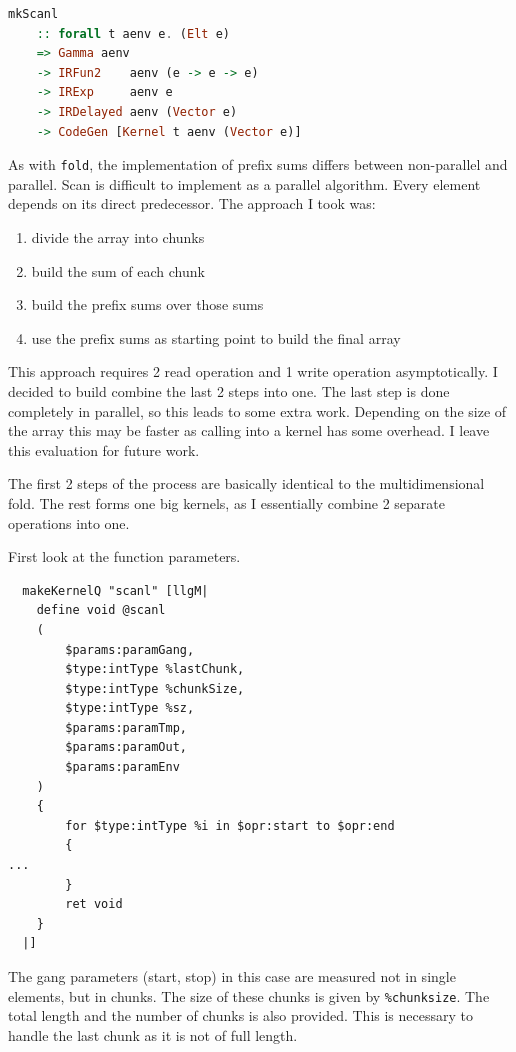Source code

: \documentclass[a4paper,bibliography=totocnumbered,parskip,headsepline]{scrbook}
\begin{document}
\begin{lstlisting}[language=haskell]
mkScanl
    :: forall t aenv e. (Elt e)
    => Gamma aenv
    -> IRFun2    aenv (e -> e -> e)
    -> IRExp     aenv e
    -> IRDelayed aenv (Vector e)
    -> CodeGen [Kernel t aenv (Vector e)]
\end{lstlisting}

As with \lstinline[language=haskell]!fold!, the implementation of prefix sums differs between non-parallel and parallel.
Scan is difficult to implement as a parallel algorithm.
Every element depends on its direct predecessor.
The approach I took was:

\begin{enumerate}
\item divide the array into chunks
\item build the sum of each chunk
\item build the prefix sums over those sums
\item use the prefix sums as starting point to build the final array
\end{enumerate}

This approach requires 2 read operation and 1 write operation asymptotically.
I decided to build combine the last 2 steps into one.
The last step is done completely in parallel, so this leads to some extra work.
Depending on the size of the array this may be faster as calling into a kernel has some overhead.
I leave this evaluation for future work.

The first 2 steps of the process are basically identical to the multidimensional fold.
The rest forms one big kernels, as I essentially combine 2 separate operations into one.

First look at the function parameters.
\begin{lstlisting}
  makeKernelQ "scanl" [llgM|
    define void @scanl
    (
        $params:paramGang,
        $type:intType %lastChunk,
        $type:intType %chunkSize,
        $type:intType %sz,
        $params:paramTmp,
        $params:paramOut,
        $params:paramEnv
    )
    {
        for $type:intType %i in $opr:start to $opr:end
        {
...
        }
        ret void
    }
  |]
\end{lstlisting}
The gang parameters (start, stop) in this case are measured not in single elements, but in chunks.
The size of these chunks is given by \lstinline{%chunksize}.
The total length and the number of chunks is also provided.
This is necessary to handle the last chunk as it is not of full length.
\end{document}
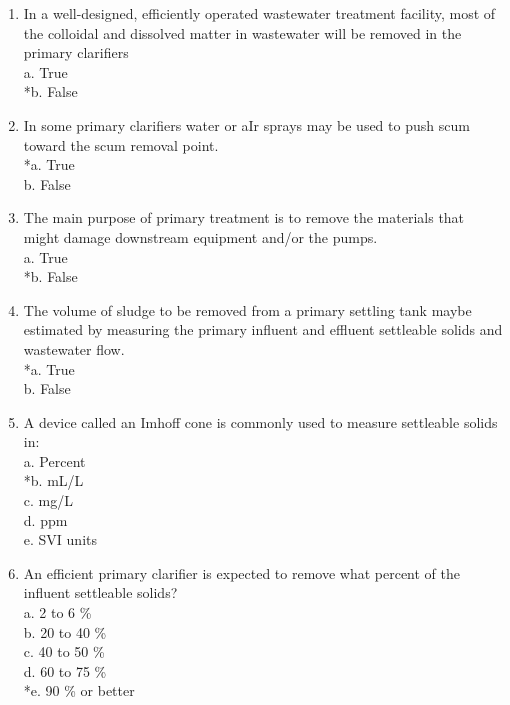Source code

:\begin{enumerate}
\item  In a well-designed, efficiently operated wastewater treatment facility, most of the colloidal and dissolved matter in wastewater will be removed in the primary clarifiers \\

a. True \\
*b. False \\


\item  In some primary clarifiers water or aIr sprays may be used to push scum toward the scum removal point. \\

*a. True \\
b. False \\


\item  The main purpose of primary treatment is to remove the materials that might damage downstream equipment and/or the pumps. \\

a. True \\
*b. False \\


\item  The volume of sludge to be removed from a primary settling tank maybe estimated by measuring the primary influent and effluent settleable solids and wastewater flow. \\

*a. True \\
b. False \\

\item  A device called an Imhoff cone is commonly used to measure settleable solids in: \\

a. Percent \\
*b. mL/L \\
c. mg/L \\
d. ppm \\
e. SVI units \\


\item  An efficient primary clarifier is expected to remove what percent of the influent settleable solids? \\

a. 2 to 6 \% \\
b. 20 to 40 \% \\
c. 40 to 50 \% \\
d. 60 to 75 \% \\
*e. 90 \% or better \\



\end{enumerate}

════════════════

→ EXERCISE BRIEF: The records above should be returned exactly, with only their pictures held back.

→ TASK SOLUTION:
Source code

: \documentclass[a4paper,bibliography=totocnumbered,parskip,headsepline]{scrbook}
\begin{document}
\begin{lstlisting}[language=haskell]
mkScanl
    :: forall t aenv e. (Elt e)
    => Gamma aenv
    -> IRFun2    aenv (e -> e -> e)
    -> IRExp     aenv e
    -> IRDelayed aenv (Vector e)
    -> CodeGen [Kernel t aenv (Vector e)]
\end{lstlisting}

As with \lstinline[language=haskell]!fold!, the implementation of prefix sums differs between non-parallel and parallel.
Scan is difficult to implement as a parallel algorithm.
Every element depends on its direct predecessor.
The approach I took was:

\begin{enumerate}
\item divide the array into chunks
\item build the sum of each chunk
\item build the prefix sums over those sums
\item use the prefix sums as starting point to build the final array
\end{enumerate}

This approach requires 2 read operation and 1 write operation asymptotically.
I decided to build combine the last 2 steps into one.
The last step is done completely in parallel, so this leads to some extra work.
Depending on the size of the array this may be faster as calling into a kernel has some overhead.
I leave this evaluation for future work.

The first 2 steps of the process are basically identical to the multidimensional fold.
The rest forms one big kernels, as I essentially combine 2 separate operations into one.

First look at the function parameters.
\begin{lstlisting}
  makeKernelQ "scanl" [llgM|
    define void @scanl
    (
        $params:paramGang,
        $type:intType %lastChunk,
        $type:intType %chunkSize,
        $type:intType %sz,
        $params:paramTmp,
        $params:paramOut,
        $params:paramEnv
    )
    {
        for $type:intType %i in $opr:start to $opr:end
        {
...
        }
        ret void
    }
  |]
\end{lstlisting}
The gang parameters (start, stop) in this case are measured not in single elements, but in chunks.
The size of these chunks is given by \lstinline{%chunksize}.
The total length and the number of chunks is also provided.
This is necessary to handle the last chunk as it is not of full length.
\end{document}
Source code

:\begin{enumerate}
\item  In a well-designed, efficiently operated wastewater treatment facility, most of the colloidal and dissolved matter in wastewater will be removed in the primary clarifiers \\

a. True \\
*b. False \\


\item  In some primary clarifiers water or aIr sprays may be used to push scum toward the scum removal point. \\

*a. True \\
b. False \\


\item  The main purpose of primary treatment is to remove the materials that might damage downstream equipment and/or the pumps. \\

a. True \\
*b. False \\


\item  The volume of sludge to be removed from a primary settling tank maybe estimated by measuring the primary influent and effluent settleable solids and wastewater flow. \\

*a. True \\
b. False \\

\item  A device called an Imhoff cone is commonly used to measure settleable solids in: \\

a. Percent \\
*b. mL/L \\
c. mg/L \\
d. ppm \\
e. SVI units \\


\item  An efficient primary clarifier is expected to remove what percent of the influent settleable solids? \\

a. 2 to 6 \% \\
b. 20 to 40 \% \\
c. 40 to 50 \% \\
d. 60 to 75 \% \\
*e. 90 \% or better \\



\end{enumerate}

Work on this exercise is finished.